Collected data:

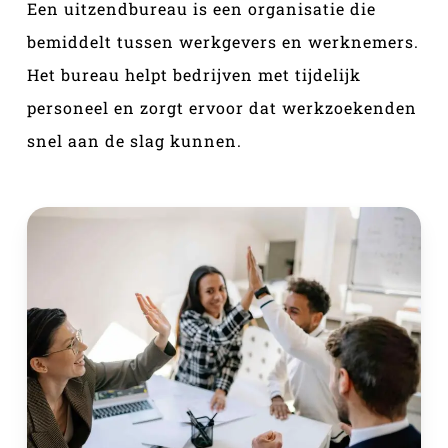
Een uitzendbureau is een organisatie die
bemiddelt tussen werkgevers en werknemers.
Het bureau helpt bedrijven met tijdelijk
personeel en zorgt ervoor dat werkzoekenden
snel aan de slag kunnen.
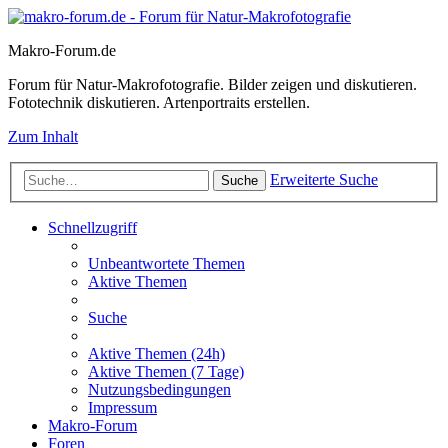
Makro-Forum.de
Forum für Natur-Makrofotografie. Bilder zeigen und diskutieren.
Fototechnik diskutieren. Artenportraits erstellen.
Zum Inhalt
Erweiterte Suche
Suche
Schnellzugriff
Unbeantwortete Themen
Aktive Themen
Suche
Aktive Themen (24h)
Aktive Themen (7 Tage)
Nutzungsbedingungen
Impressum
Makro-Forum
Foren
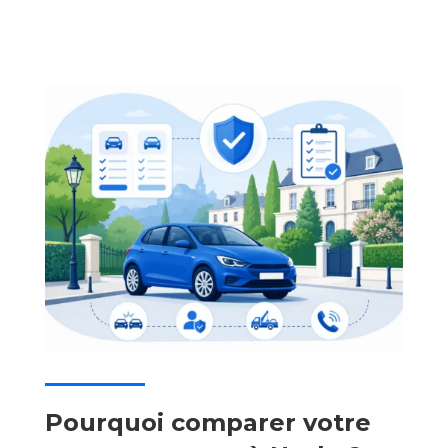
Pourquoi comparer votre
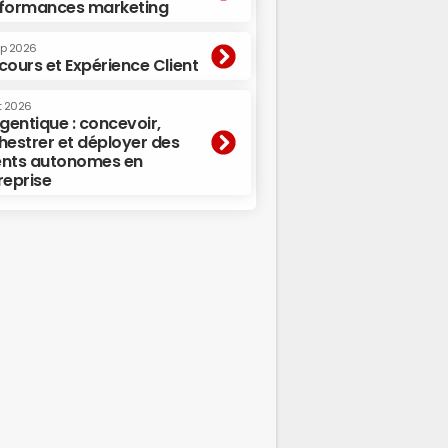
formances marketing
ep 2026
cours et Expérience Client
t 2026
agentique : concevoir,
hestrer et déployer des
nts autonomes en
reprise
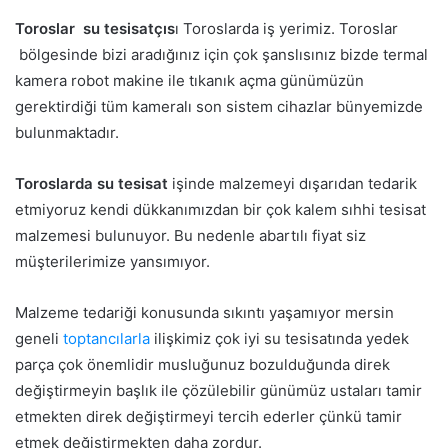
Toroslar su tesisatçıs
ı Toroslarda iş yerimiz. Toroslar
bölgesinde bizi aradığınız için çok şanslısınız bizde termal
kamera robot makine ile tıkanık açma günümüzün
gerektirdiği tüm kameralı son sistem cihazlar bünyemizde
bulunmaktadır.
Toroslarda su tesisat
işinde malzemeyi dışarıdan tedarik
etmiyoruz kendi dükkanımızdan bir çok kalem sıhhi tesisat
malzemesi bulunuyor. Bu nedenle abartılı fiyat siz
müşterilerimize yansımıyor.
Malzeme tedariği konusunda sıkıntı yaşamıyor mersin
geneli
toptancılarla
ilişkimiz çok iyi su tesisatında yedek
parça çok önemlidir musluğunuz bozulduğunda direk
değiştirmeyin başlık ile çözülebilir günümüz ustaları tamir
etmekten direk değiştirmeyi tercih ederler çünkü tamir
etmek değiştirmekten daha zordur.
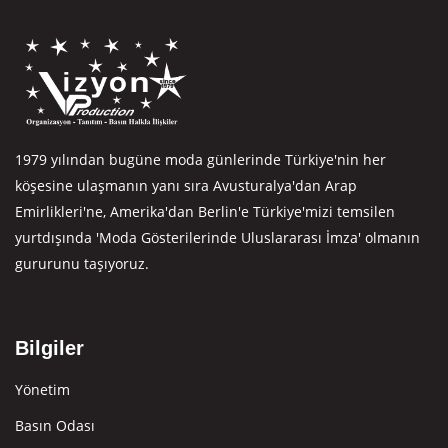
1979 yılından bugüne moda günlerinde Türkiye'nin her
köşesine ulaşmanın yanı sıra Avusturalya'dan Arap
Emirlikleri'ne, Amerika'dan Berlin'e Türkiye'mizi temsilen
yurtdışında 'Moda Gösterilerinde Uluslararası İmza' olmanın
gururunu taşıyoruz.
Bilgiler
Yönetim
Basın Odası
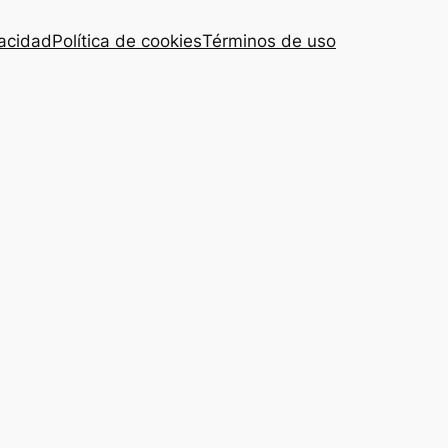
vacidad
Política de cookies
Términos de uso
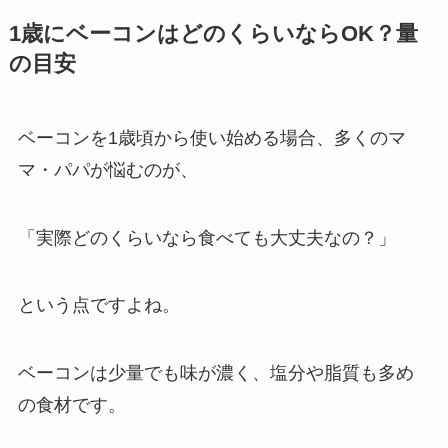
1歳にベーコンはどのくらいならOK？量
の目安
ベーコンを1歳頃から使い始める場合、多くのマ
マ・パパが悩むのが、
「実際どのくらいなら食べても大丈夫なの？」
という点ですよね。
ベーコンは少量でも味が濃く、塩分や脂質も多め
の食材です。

-- Assignment --
From the data above, pull out every line that contains the string "tamir".

-- Solution to the exercise --
değiştirmeyin başlık ile çözülebilir günümüz ustaları tamir
etmekten direk değiştirmeyi tercih ederler çünkü tamir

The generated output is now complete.